Resources for substance misuse recovery

Updated: 3 days ago

Substance misuse is a critical issue for people incarcerated in America. The National Institute of Health reports that 65% of incarcerated individuals have an active substance use disorder, and an additional 20% were under the influence of drugs or alcohol at the time of their crime.

Understanding the recovery journey

In substance abuse recovery, identifying the most important actions or strategies can help individuals achieve the greatest progress toward their recovery goals. To determine what type of substance abuse recovery program will yield the desired results of abstinence and sobriety, individuals may want to consider the following:

These areas of consideration are defined by research studies published by the Journal of Psychoactive Drugs, the Journal of Substance Abuse Treatment, and the Journal of Addiction Medicine.

  1. Identify the most critical aspects of recovery: This includes understanding the root causes of substance abuse, developing coping strategies, building a support network, and setting achievable goals.

  2. Prioritize the most effective treatments: Evidence-based treatments such as cognitive-behavioral therapy, motivational interviewing, and medication-assisted treatment have been shown to be effective in treating substance abuse.

  3. Develop a personalized recovery plan: A recovery plan should be tailored to an individual's specific needs and goals, taking into account any co-occurring mental health conditions, social support, and lifestyle factors.

  4. Focus on building healthy habits: Substance abuse can often be linked to unhealthy habits, such as poor diet, lack of exercise, and inadequate sleep.

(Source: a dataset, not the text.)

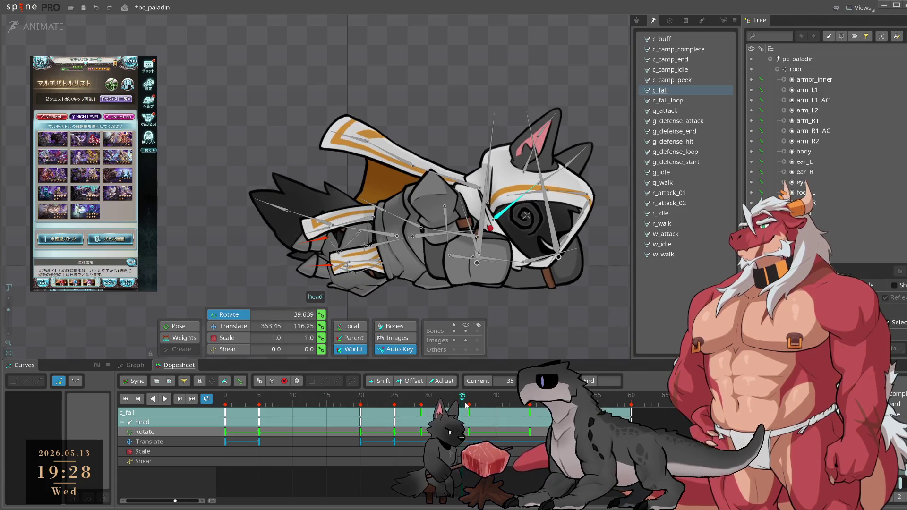
click(469, 405)
drag(600, 333, 597, 351)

Focusing on building healthy habits can help support overall recovery.

  5. Address any underlying trauma or emotional issues: Many individuals with substance abuse disorders have underlying trauma or emotional issues that may have contributed to their substance use. Addressing these issues through therapy or other supportive services can be critical to long-term recovery.

Approaches to substance misuse recovery

Recovery from substance misuse is a highly personal process that can occur via many pathways. While AA and NA are often the provided service inside correctional facilities, several alternatives to AA exist that are more secular and may align with individuals who do not find success in AA programs. Edovo offers a combination of AA-based materials and many alternatives. These alternatives generally ask individuals to find motivation within themselves and to learn internal control instead of seeking an external source of power.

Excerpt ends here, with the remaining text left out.